Le SMV est perçu comme une forme de « préréserve » ou d’intégration réelle à l’armée, contrastant fortement avec les dispositifs existants. La Journée Défense et Citoyenneté (JDC) est jugée trop « théorique » et le Service National Universel (SNU) est décrié par les jeunes eux-mêmes comme une « colonie gratuite où on fait beaucoup de sport » et non une véritable formation militaire.
Si l’initiative est perçue par certains comme un « coup de com’ » de la part du chef des armées pour faire diversion, elle est aussi considérée comme une opportunité intéressante. Cependant, pour qu’elle fonctionne, elle devra s’affranchir de l’échec personnel du SNU et obtenir l’adhésion de la classe politique en étant incluse dans la Loi de Programmation Militaire.
Au-delà de la technique, l’enjeu est moral. Pour l’un des intervenants, le cadre de l’armée, avec sa rigueur (le lit au carré, le lever à 5h du matin) et son autorité, est l’outil le plus efficace pour restaurer la « cohésion sociale », le respect de l’autre et le sens de l’« histoire de notre patrie », face aux difficultés rencontrées par la société française pour éduquer et intégrer. Le service militaire volontaire, s’il est réellement exigeant, pourrait être le creuset nécessaire pour reconstruire le « vivre-ensemble » autour de valeurs d’autorité et de discipline.

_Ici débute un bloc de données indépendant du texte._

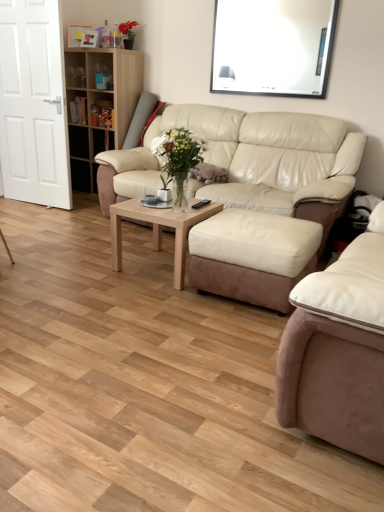
Where is `vacant space in front of white glossy door at left`? The image size is (384, 512). vacant space in front of white glossy door at left is located at coordinates (34, 213).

L’émission de Pascal Praud a ainsi rappelé une chose essentielle : derrière les grands enjeux internationaux (corruption, faillite stratégique), les réponses se trouvent souvent dans un retour au « cadre de l’armée » et à l’établissement de « vérités » que la bienséance politique préfère généralement taire. Le temps des euphémismes semble révolu.